#### Directions for this task
Using the records below, repeat exactly the lines from the one holding "thumb ip: (547, 229)" through the one holding "thumb tip: (570, 136)", both ends included, and no others.

#### Given data
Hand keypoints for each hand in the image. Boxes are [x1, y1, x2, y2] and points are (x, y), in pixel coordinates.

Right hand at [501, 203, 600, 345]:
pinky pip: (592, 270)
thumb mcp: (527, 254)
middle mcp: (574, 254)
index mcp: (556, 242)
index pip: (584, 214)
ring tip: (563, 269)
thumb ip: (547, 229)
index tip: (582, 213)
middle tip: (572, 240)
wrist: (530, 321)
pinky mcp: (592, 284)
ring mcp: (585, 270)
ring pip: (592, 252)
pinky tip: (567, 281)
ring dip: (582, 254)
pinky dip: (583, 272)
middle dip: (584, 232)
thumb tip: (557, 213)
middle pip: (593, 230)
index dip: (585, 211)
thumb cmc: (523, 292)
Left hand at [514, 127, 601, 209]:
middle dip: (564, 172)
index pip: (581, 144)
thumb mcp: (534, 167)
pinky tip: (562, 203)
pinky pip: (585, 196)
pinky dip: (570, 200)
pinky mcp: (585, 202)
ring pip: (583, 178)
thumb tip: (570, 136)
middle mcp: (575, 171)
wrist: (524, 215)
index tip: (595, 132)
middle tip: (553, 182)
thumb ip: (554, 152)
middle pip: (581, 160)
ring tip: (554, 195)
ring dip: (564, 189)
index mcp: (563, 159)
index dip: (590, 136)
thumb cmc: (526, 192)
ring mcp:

#### Task result
thumb ip: (547, 229)
index tip: (582, 213)
middle tip: (572, 240)
wrist: (530, 321)
pinky mcp: (592, 284)
ring mcp: (585, 270)
ring pip: (592, 252)
pinky tip: (567, 281)
ring dip: (582, 254)
pinky dip: (583, 272)
middle dip: (584, 232)
thumb tip: (557, 213)
middle pip: (593, 230)
index dip: (585, 211)
thumb cmc: (523, 292)
Left hand at [514, 127, 601, 209]:
middle dip: (564, 172)
index pip: (581, 144)
thumb mcp: (534, 167)
pinky tip: (562, 203)
pinky pip: (585, 196)
pinky dip: (570, 200)
pinky mcp: (585, 202)
ring pip: (583, 178)
thumb tip: (570, 136)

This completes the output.